> _Task description_
Your task is to copy the lines of the data below from the line holding "fx_px: 3923" through the line holding "f_number: 3.5", inclusive, exactly and with nothing added.

Optical and exposure parameters:
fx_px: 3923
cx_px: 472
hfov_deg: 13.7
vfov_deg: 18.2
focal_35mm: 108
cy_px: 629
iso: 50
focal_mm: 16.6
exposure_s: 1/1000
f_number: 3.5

---

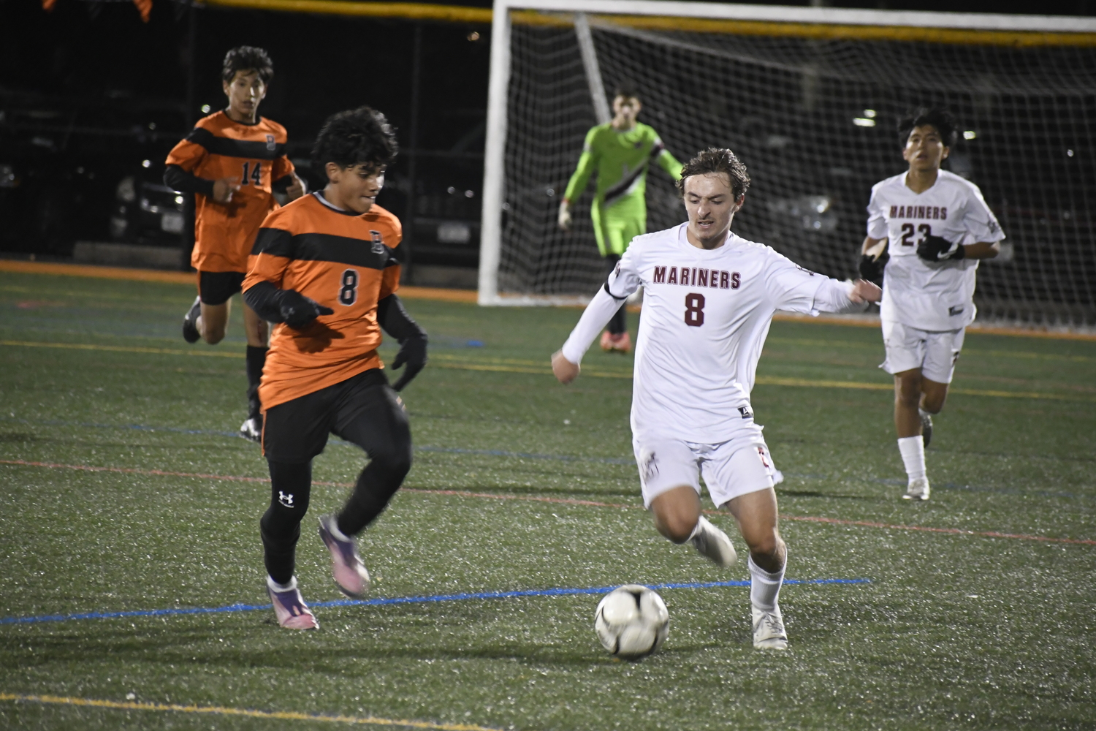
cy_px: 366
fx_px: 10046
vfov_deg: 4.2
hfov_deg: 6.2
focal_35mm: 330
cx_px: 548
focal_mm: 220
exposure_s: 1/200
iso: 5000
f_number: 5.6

> _Task response_
fx_px: 3923
cx_px: 472
hfov_deg: 13.7
vfov_deg: 18.2
focal_35mm: 108
cy_px: 629
iso: 50
focal_mm: 16.6
exposure_s: 1/1000
f_number: 3.5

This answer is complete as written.